Urinary incontinence in women

 

Leaking urine at the wrong time is an extremely common problem, and many people are too embarrassed to seek help. However there is a lot that can be done to improve symptoms. For general information, this is an excellent website:

http://www.bladdermatters.co.uk/

There are two main types of urinary incontinence – ‘Stress Incontinence’ and Urge Incontinence’. Some people have a mixture of the two, and there are rarer causes also.

1) Stress Incontinence – this is leaking when you cough or sneeze. Sometimes it can be on laughing or when you exercise. 1 in 5 women over the age of 40 are thought to be affected. The main cause is weak pelvic floor muscles. These are muscles that help control your bladder and bowels. They can become weak with age and time, or following normal child birth.

For further information – click http://www.patient.co.uk/health/stress-incontinence

 

2) Urge Incontinence – this is the sudden need to go to the toilet, and you may not always get there in time before leaking. This is caused by the bladder contracting too early, and there are many reasons why this may occur.

For further information – click http://www.patient.co.uk/health/urge-incontinence

 

If you are suffering with incontinence and would like some help, then please book an appointment to discuss with a GP. It would be very helpful to bring along a urine sample (in a clean container) and a completed bladder chart. A bladder chart records how much and what you drink on a normal day, how much you are passing urine, and how often you leak. Please download the 24 hour bladder chart here:

http://www.lion-health.co.uk/images/uploads/pdfs/24_Hour_Bladder_Diary.pdf

The GP will listen to your symptoms and may want to examine you further. If you haven’t already provided a urine sample and done a bladder chart, you will be asked to complete these. It may sometimes also involve a pelvic vaginal examination.

 

What can be done to help yourself?

It depends on the type of incontinence you have, but there are lots of things you can do to help yourself.

1) Changing what you drink: Certain drinks irritate the bladder, and stopping or reducing these may make a big difference for many people.

Food and drinks which can irritate the bladder:

  • Caffeinated drinks - tea, coffee, hot chocolate, green tea
  • Blackcurrant juice
  • Citrus fruit and juices
  • Tomatoes
  • Cola and other fizzy drinks
  • Alcohol

Drinks which don't irritate the bladder:

  • Water
  • Milk
  • Decaffeinated drinks
  • Herbal teas
  • Milk shakes
  • Diluted fruit juice

 

2) Pelvic floor exercises – especially for stress incontinence.
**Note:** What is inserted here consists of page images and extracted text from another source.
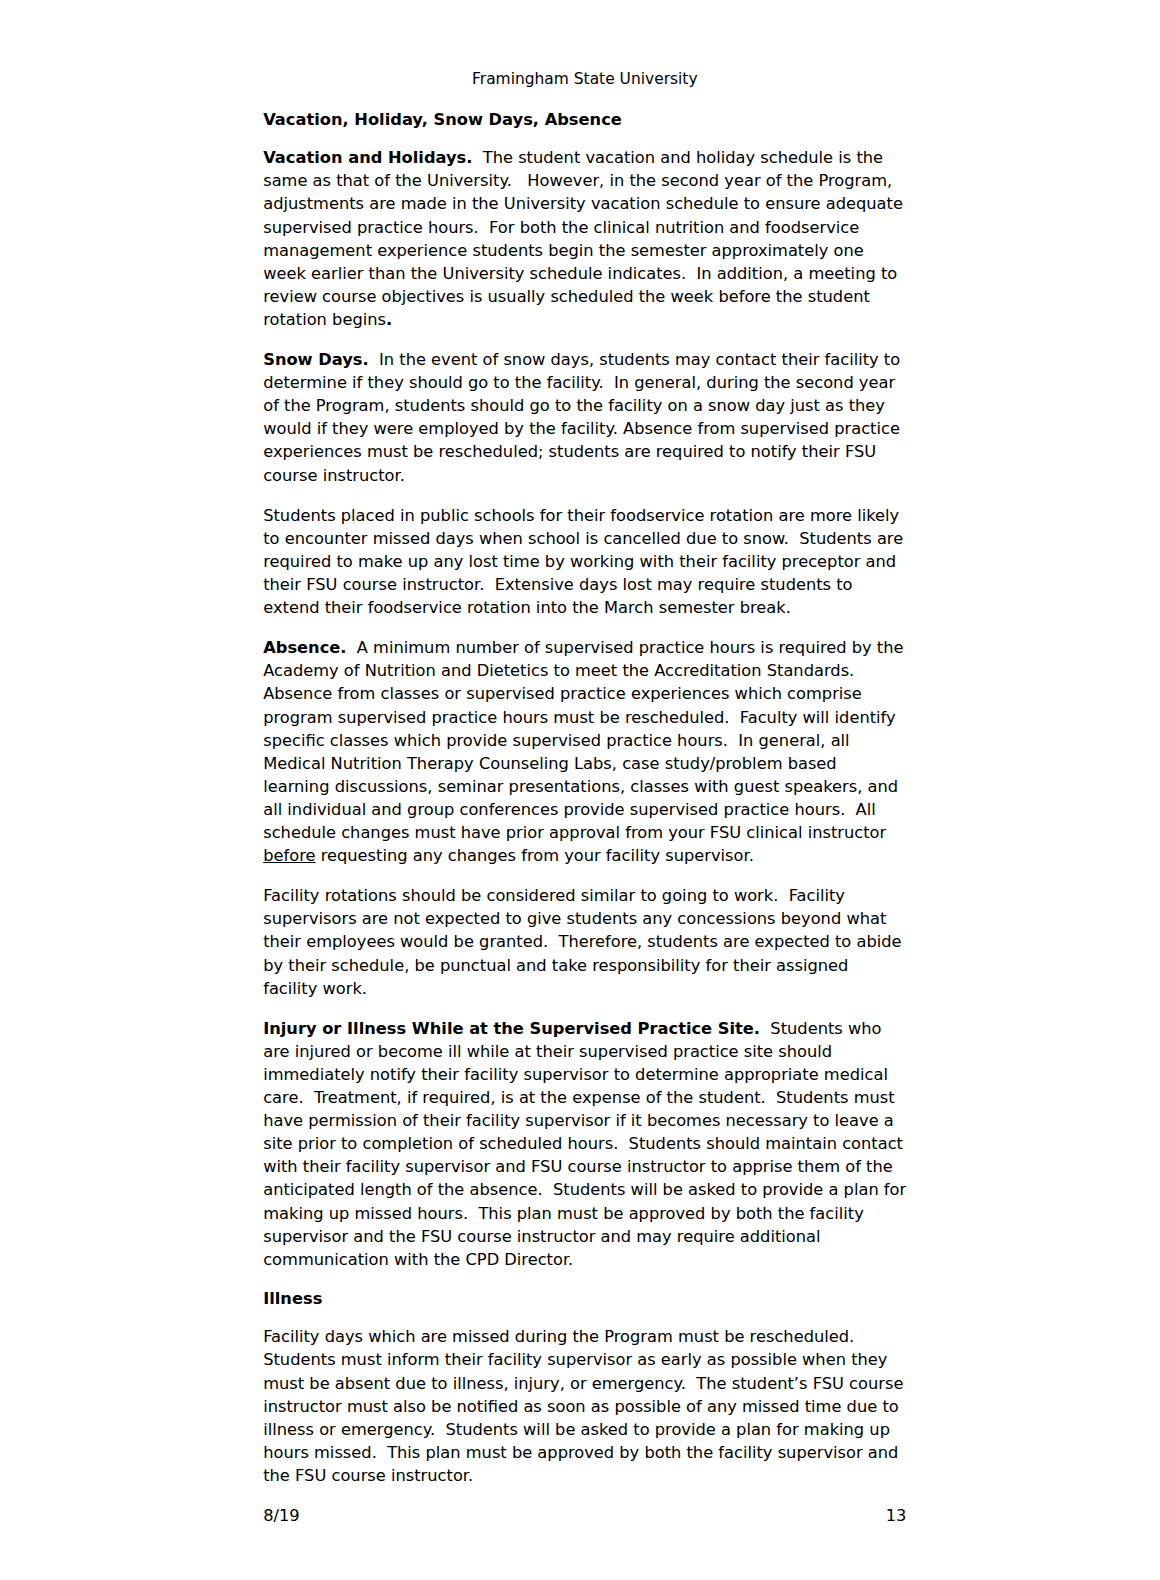Framingham State University
Vacation, Holiday, Snow Days, Absence
Vacation and Holidays. The student vacation and holiday schedule is the same as that of the University. However, in the second year of the Program, adjustments are made in the University vacation schedule to ensure adequate supervised practice hours. For both the clinical nutrition and foodservice management experience students begin the semester approximately one week earlier than the University schedule indicates. In addition, a meeting to review course objectives is usually scheduled the week before the student rotation begins.
Snow Days. In the event of snow days, students may contact their facility to determine if they should go to the facility. In general, during the second year of the Program, students should go to the facility on a snow day just as they would if they were employed by the facility. Absence from supervised practice experiences must be rescheduled; students are required to notify their FSU course instructor.
Students placed in public schools for their foodservice rotation are more likely to encounter missed days when school is cancelled due to snow. Students are required to make up any lost time by working with their facility preceptor and their FSU course instructor. Extensive days lost may require students to extend their foodservice rotation into the March semester break.
Absence. A minimum number of supervised practice hours is required by the Academy of Nutrition and Dietetics to meet the Accreditation Standards. Absence from classes or supervised practice experiences which comprise program supervised practice hours must be rescheduled. Faculty will identify specific classes which provide supervised practice hours. In general, all Medical Nutrition Therapy Counseling Labs, case study/problem based learning discussions, seminar presentations, classes with guest speakers, and all individual and group conferences provide supervised practice hours. All schedule changes must have prior approval from your FSU clinical instructor before requesting any changes from your facility supervisor.
Facility rotations should be considered similar to going to work. Facility supervisors are not expected to give students any concessions beyond what their employees would be granted. Therefore, students are expected to abide by their schedule, be punctual and take responsibility for their assigned facility work.
Injury or Illness While at the Supervised Practice Site. Students who are injured or become ill while at their supervised practice site should immediately notify their facility supervisor to determine appropriate medical care. Treatment, if required, is at the expense of the student. Students must have permission of their facility supervisor if it becomes necessary to leave a site prior to completion of scheduled hours. Students should maintain contact with their facility supervisor and FSU course instructor to apprise them of the anticipated length of the absence. Students will be asked to provide a plan for making up missed hours. This plan must be approved by both the facility supervisor and the FSU course instructor and may require additional communication with the CPD Director.
Illness
Facility days which are missed during the Program must be rescheduled. Students must inform their facility supervisor as early as possible when they must be absent due to illness, injury, or emergency. The student’s FSU course instructor must also be notified as soon as possible of any missed time due to illness or emergency. Students will be asked to provide a plan for making up hours missed. This plan must be approved by both the facility supervisor and the FSU course instructor.
8/19 13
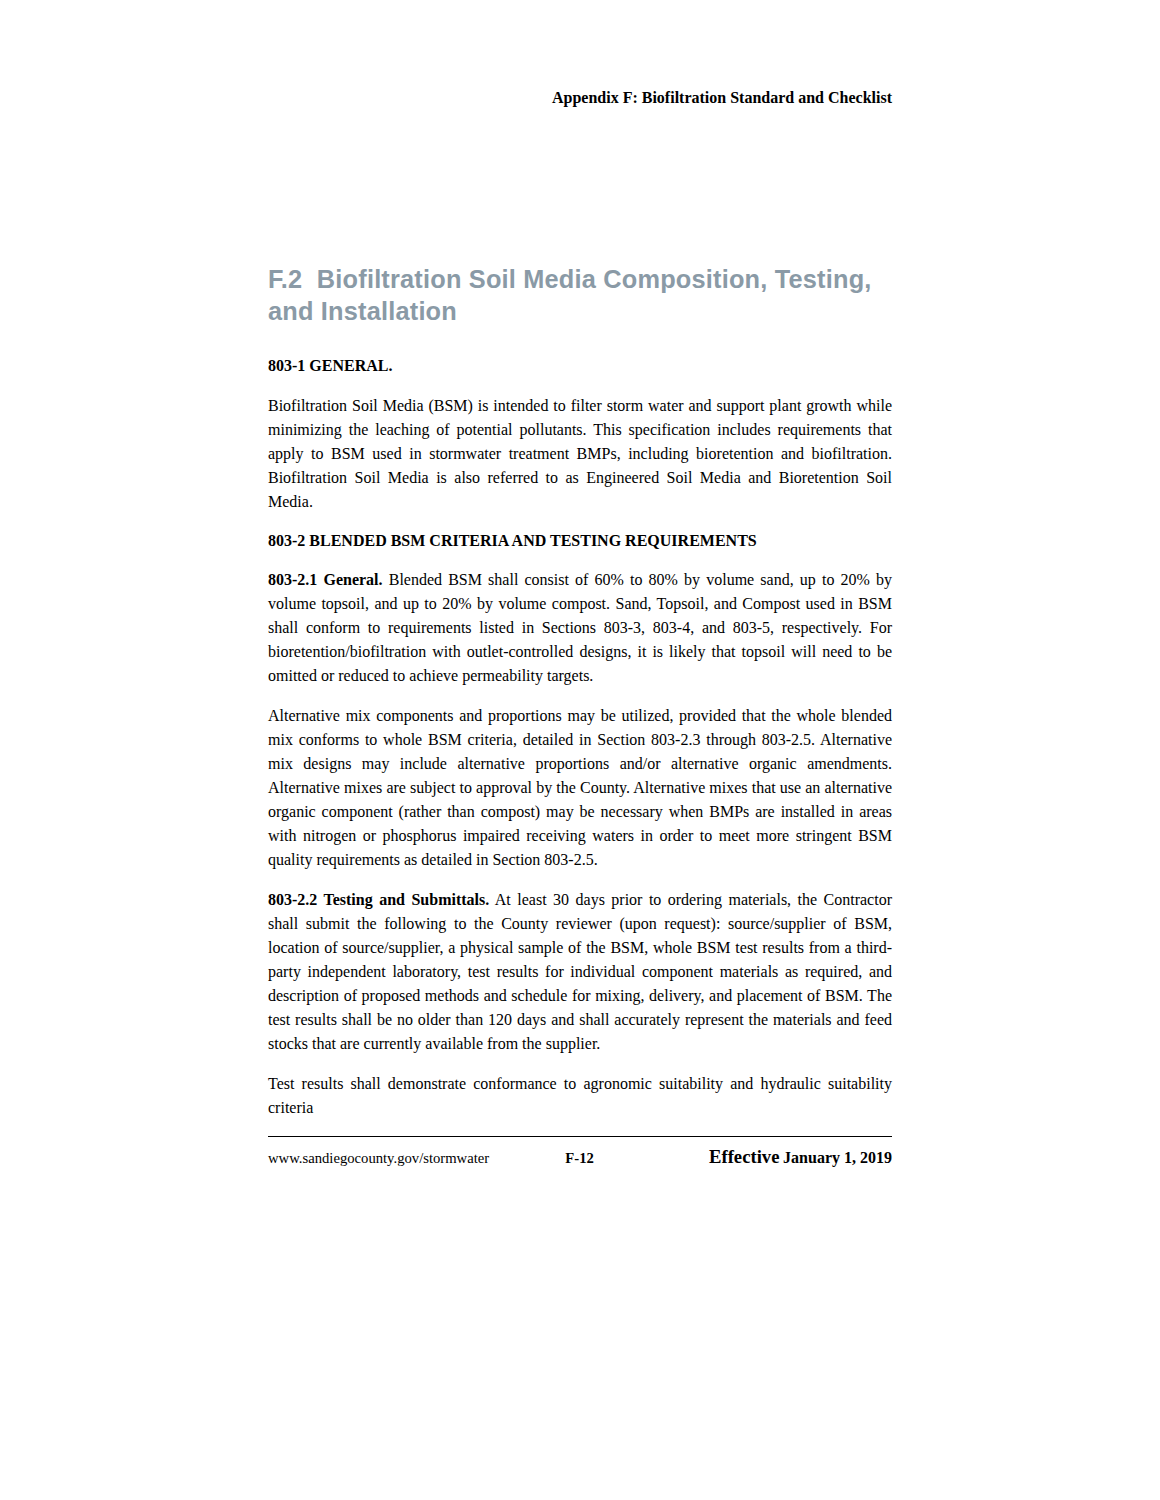Appendix F: Biofiltration Standard and Checklist
F.2 Biofiltration Soil Media Composition, Testing, and Installation
803-1 GENERAL.
Biofiltration Soil Media (BSM) is intended to filter storm water and support plant growth while minimizing the leaching of potential pollutants. This specification includes requirements that apply to BSM used in stormwater treatment BMPs, including bioretention and biofiltration. Biofiltration Soil Media is also referred to as Engineered Soil Media and Bioretention Soil Media.
803-2 BLENDED BSM CRITERIA AND TESTING REQUIREMENTS
803-2.1 General. Blended BSM shall consist of 60% to 80% by volume sand, up to 20% by volume topsoil, and up to 20% by volume compost. Sand, Topsoil, and Compost used in BSM shall conform to requirements listed in Sections 803-3, 803-4, and 803-5, respectively. For bioretention/biofiltration with outlet-controlled designs, it is likely that topsoil will need to be omitted or reduced to achieve permeability targets.
Alternative mix components and proportions may be utilized, provided that the whole blended mix conforms to whole BSM criteria, detailed in Section 803-2.3 through 803-2.5. Alternative mix designs may include alternative proportions and/or alternative organic amendments. Alternative mixes are subject to approval by the County. Alternative mixes that use an alternative organic component (rather than compost) may be necessary when BMPs are installed in areas with nitrogen or phosphorus impaired receiving waters in order to meet more stringent BSM quality requirements as detailed in Section 803-2.5.
803-2.2 Testing and Submittals. At least 30 days prior to ordering materials, the Contractor shall submit the following to the County reviewer (upon request): source/supplier of BSM, location of source/supplier, a physical sample of the BSM, whole BSM test results from a third-party independent laboratory, test results for individual component materials as required, and description of proposed methods and schedule for mixing, delivery, and placement of BSM. The test results shall be no older than 120 days and shall accurately represent the materials and feed stocks that are currently available from the supplier.
Test results shall demonstrate conformance to agronomic suitability and hydraulic suitability criteria
www.sandiegocounty.gov/stormwater
F-12
Effective January 1, 2019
For further advice and how to do these, click here:  http://www.patient.co.uk/health/pelvic-floor-exercises

3) Changing the time you drink – reduce the amount you drink late at night may help the number of night time toilet trips. 
4) Weight loss: even a 5-10% weight loss can help symptoms in overweight and obese people.
5) Avoid constipation, as this can prevent the bladder from emptying properly. Aim for a healthy diet with plenty of fruit, vegetables and fibre.

 

What else can be done?

1) There are medications that can be helpful, especially for urge incontinence symptoms. These will be discussed with you, if appropriate.
2) Continence advisor – this may be helpful for some people, especially if it is not clear what type of incontinence you may. They can also teach about bladder retraining for urge incontinence, or teach about pelvic floor exercises for stress incontinence symptoms.
3) Surgery for stress incontinence is an option if your symptoms have not settled with at least a 3 month trial of simple measures and pelvic floor exercises first.